La cinta, nominada a cinco premios Oscar, cuenta la historia de Anne y Georges, una pareja de maestros de música retirados, cuya unión se pone a prueba cuando Anne sufre un derrame cerebral que poco a poco la va consumiendo.

No debe sorprender que la película más honesta del año 2012  haya conseguido tanto una nominación en la categoría de Mejor Película Extranjera, como en la de Mejor Película. Amour es simplemente maravillosa en todos los aspectos. Simple porque evita el melodrama y se mantiene tan honesta y real como la vida misma.

Con la primera escena, Haneke consigue evitar lo que llama “tensión falsa”, pues las señales son suficientes para descifrar que el producto final será devastador.
El director recurre a tomas largas que podrían desesperar tanto como la cruda narrativa del guión que ha recibido nada menos que elogios desde que consiguió adueñarde de la Palma de Oro en la pasada edición del Festival de Cannes. No cabe duda que lo hace con todo el propósito de resaltar la situación desesperante que viven los protagonistas.
Haneke se la juega peligrosamente y logra dibujar una línea, con su guión, que lo separa de historias al estilo de Nicholas Sparks, quien normalmente se recuesta de un estilo melodramático en su aspiración de destruir emocionalmente a sus seguidores. Dibujar este tipo de línea divisoria resulta en la posibilidad de cruzarla fácilmente si no se es cauteloso. Haneke, sin embargo, logra mantenerse en el lado seguro.

El melodrama está completamente ausente en Amour, y es que el director nunca ha creído en forzar algún tipo de sentimiento en sus seguidores, aún cuando el título así lo propone. Amour es una verdadera historia de amor, exenta de todo el sentimentalismo que suele caracterizar una producción hollywoodense. Amour es lo que viene después del romance y años de convivencia. Más que una historia romántica, es una muestra de amor incondicional.

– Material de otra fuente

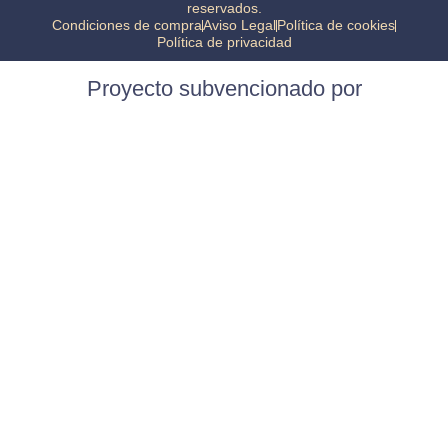
reservados.
Condiciones de compra
Aviso Legal
Política de cookies
Política de privacidad
Proyecto subvencionado por
Construcción de almacén y adquisición de maquinaria.
INVERSIÓN
320.611,91 €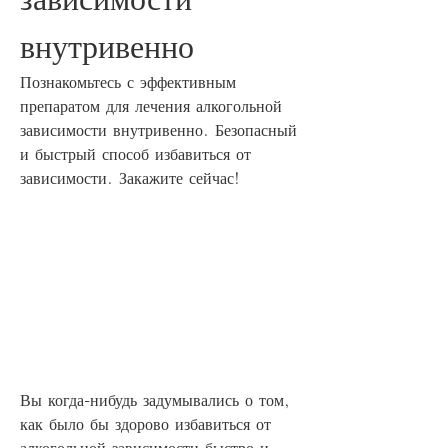
внутривенно
Познакомьтесь с эффективным 
препаратом для лечения алкогольной 
зависимости внутривенно. Безопасный 
и быстрый способ избавиться от 
зависимости. Закажите сейчас!
Вы когда-нибудь задумывались о том, 
как было бы здорово избавиться от 
алкогольной зависимости быстро и 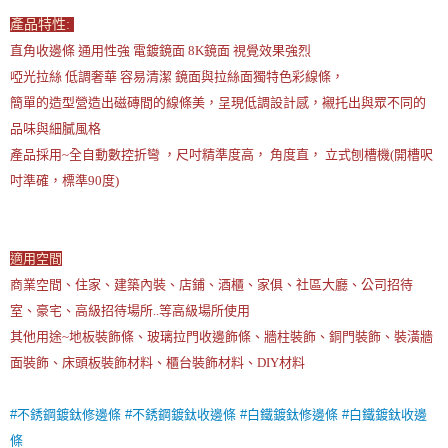
產品特性:
直角收邊條 通用性強 電鍍鏡面 8K鏡面 視覺效果強烈
啞光拉絲 低調奢華 容易清潔 鏡面與拉絲面獨特色彩線條，
簡單的造型營造出磁磚間的線條美，呈現低調設計感，襯托出與眾不同的
品味與細膩風格
產品採用~全自動數控折彎 ，尺吋精準度高， 角度直， 立式刨槽機(開槽呎
吋準確，標準90度)
適用空間
商業空間、住家、建築內裝、店鋪、酒櫃、家俱、社區大廳、公司招待
室、豪宅、高級招待場所..等高級場所使用
其他用途~地板裝飾條、玻璃拉門收邊飾條、牆柱裝飾、銅門裝飾、裝潢牆
面裝飾、床頭板裝飾材料、櫃台裝飾材料、DIY材料
#不銹鋼鍍鈦修邊條
#不銹鋼鍍鈦收邊條
#白鐵鍍鈦修邊條
#白鐵鍍鈦收邊
條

La pareja de actores, por su parte, dejan de ser ellos para convertirse en Anne y Georges. Sus actuaciones, tan naturales como la historia misma, causan la sensación de estar mirando un documental o la vida misma a través de una ventana.  Emmanuelle Riva nos brinda una magistral personificación. Su cuerpo y mente se deterioran junto al de Anne, una imagen que resulta sobrecogedora. Las tomas amplias acentúan la soledad de Georges, quien se aleja de el resto del mundo para desempeñarse como compañero incondicional, mientras que al igual que su esposa, se va deteriorando física y mentalmente.
Resulta imposible no mirar al futuro sin sentirse angustiado por un destino trágico e inevitable.
La película, que cuenta una historia del amor, la vida y a muerte,  podría bien ser una tragedia pues acentúa la trágica realidad de la vida y el amor, o el fin de ambos. En algunos perforará más hondo que en otros, dependiendo de las vivencias personales y cuán cerca estén de lo que muestra Haneke. Al final, el efecto debe ser uno individual o personal.